Ayla, ciao. Prima o poi ti parleranno di me, prima o poi ti racconteranno, e bisogna che tu sappia, e capisca. Sono contento che tu ce l’abbia fatta, piccola. Sei forte, bella e forte, bella come tua madre e forte come me…posso dirlo eccome, non per vantarmi, ma un Black non può essere una mezza calzetta, non ci entri in squadra, non ci resti, non vinci altrimenti. Sangue samoano nelle vene, è anche il tuo. 100 Kg di muscoli, bimba, una potenza. Facevo paura, io. Allora, ti racconto quella sera. E’ passato già un po’ di tempo, tu eri solo uno scricciolo di dieci settimane, siamo andati a cena da amici e compagni, a Perpignan in Francia: sei nata lì, perché io ero in forze al Racing Club Narbonne, brutto nome, è proprio lì, all’uscita per Narbonne che l’auto si è schiantata. Avevo bevuto un po’, non capita spesso, chi fa il mio mestiere è attentissimo, ma una volta tanto, rilassati, mi faccio…e poi ho detto, Ehi, cara, Alala, guida tu, io non sono così sicuro, stanotte, perché era notte.

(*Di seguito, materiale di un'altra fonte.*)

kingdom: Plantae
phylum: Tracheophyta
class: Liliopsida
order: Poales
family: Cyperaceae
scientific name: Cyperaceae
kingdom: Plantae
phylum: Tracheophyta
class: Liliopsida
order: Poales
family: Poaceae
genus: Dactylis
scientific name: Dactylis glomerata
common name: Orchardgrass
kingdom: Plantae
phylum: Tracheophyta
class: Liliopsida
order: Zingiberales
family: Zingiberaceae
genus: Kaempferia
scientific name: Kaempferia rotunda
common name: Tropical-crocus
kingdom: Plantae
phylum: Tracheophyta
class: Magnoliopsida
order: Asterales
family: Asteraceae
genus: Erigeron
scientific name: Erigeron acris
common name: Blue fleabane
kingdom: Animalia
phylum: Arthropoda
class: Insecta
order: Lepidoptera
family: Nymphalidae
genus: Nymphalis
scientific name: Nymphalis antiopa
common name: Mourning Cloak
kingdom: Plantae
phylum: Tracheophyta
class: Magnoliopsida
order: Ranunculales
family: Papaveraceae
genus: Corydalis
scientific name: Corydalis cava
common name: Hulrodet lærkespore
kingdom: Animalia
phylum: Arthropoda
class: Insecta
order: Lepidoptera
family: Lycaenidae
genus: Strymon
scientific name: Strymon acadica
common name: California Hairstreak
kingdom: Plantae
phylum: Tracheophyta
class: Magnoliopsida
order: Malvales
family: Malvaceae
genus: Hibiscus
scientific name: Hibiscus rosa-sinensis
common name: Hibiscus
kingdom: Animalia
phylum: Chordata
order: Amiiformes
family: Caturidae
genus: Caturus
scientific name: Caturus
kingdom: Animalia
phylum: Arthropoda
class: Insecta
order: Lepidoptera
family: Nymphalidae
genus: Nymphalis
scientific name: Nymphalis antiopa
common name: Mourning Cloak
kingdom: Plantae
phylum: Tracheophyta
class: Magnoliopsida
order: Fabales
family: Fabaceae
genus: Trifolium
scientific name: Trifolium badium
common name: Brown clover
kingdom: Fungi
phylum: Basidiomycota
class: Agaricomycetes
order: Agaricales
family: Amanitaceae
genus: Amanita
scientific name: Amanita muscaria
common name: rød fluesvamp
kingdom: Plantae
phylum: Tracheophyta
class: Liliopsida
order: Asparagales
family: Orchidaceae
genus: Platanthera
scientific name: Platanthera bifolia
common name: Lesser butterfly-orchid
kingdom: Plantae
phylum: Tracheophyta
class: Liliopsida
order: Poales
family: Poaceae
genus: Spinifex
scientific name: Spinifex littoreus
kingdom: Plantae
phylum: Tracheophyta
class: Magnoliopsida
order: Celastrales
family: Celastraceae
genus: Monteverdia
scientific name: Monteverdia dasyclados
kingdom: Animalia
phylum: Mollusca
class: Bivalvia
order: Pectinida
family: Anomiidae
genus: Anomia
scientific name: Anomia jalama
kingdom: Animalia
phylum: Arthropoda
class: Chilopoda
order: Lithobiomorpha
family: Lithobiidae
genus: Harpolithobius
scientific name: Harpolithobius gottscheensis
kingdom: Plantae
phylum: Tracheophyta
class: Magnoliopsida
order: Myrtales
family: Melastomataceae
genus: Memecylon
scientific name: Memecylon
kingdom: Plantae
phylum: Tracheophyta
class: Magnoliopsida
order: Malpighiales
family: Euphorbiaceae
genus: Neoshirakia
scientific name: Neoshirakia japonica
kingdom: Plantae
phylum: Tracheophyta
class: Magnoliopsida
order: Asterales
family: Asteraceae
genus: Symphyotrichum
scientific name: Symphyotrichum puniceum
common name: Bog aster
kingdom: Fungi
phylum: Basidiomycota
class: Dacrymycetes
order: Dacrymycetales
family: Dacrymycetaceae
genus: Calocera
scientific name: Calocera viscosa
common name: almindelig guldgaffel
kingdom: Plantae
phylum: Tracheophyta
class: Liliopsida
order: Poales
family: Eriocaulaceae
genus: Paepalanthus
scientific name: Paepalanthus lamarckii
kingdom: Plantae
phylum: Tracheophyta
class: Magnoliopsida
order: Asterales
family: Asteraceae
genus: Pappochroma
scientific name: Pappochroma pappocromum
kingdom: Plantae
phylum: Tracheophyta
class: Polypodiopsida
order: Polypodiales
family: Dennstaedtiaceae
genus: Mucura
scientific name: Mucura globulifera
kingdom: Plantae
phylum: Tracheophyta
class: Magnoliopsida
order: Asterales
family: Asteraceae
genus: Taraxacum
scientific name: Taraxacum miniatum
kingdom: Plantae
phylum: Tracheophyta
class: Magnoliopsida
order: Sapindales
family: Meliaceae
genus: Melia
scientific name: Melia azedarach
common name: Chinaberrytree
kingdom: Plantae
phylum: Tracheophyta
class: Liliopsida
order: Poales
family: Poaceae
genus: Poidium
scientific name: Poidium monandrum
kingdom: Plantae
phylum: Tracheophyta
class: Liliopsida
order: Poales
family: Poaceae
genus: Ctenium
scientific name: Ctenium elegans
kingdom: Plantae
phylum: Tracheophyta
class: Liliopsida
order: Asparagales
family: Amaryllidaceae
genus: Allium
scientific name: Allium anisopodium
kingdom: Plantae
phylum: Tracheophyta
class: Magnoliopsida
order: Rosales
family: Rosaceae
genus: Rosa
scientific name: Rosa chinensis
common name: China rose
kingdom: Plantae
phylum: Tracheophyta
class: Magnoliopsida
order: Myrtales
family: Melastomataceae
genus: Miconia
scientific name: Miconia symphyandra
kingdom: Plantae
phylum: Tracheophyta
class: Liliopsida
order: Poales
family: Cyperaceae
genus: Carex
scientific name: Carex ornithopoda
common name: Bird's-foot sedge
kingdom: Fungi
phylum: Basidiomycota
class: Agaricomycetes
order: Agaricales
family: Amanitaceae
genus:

Abbiamo fatto male, dovevamo fermarci lì a dormire, era troppo tardi. Che stupido, che incosciente, mettersi in macchina stanchi, a quell’ora. Uno come me sa che è inutile dire “potevamo, se avessi”. Quando sbagli, perdi. E insomma, la mamma era stanca anche lei, ma ha detto sì, fa sempre così, lei, è generosa, paziente. E’ accaduto in un attimo. Sbagliata l’uscita dell’autostrada, un’esitazione, c’era un pullman dietro, ci ha presi. Crash. Io ero dietro con te, almeno questo l’ho fatto, stavo accanto a te, la mamma faceva il taxi…Un attimo, ma è bastato. Placcaggio, sono un mago. Ti ho afferrata, coperta, protetta. Tu così piccola, io con queste braccia grandi. E’ successo l’inferno, e io non l’ho vissuto. Mamma neppure, siamo partiti subito, insieme. Tu devi aver sofferto tanto, chissà cosa pensa un neonato quando non capisce, quando ha male, soffre, chissà se ha paura. Forse no, stavi abbracciata a me. Ma sei stata ferita, e gravemente, la tua testolina, non ho fatto abbastanza, e le lamiere…Insomma, ti hanno tirato fuori, divincolato dalla mia stretta, e ora dicono che sono morto da eroe. Figurati. Da stronzo, io volevo vivere, non fare l’eroe, vederti crescere, portarti i campo con me, tenerti in alto per farti vedere da tutti, e baciarti dopo ogni vittoria.
Se sbagli, perdi. So che ti hanno presa in braccio mani amiche, che ti hanno curata, ti affideranno agli zii. Spero tu non possa ricordare, spero che tenerezza e amore ti cancellino il buio e il male sofferto. Ho visto che è venuto a trovarti quel mostro di Neemia, l’amico più caro, ma brutto, vero? Ti sarai spaventata, quando ti ha presa in braccio ti ha allattata lui. Ma è stato caro, vero? Un giorno ti parlerà di me, ne sono certo, e di tua madre. Pensa che in ospedale non riuscivano a trovare un camice per la sua stazza: 136 chili! Più basso di me più grasso di me, ti pare possibile? Appena starai bene volerai lontano, dicono in Canada, dai parenti di mamma. Bene, si gioca a rugby anche lì, magari farai la majorette. Io ho girato il mondo, Nuova Zelanda, Inghilterra, Francia…chissà la prima volta che vedrai la haka. Quella danza da bruti, sai, quella sì che fa paura a una signorina! So che non sarai sola, e non ci siamo conosciuti, ti affezionerai a un altro padre, a un’altra madre. Quando si sbaglia, si perde. Ma non ne sono così sicuro. Il destino bussa, è una frase banale, e non spiega niente. Il destino è scritto, e non è mai così male come lo vediamo, laggiù. Il destino è voluto, scritto amato, anche il tuo, e qualunque cosa accada, sappi che è così. Non dipende solo da te. Anche perdere può cambiarti la vita. C’è un bravo capitano, fidati di Lui. Ah. Mi chiamavano terminator. Buffo, no? Il nome di uno che distrugge, come un supereroe. Invece ti ho salvato, e vedi che non ho perso del tutto? Ti ho salvato com’era naturale, com’era giusto. Il più bel placcaggio della mia vita.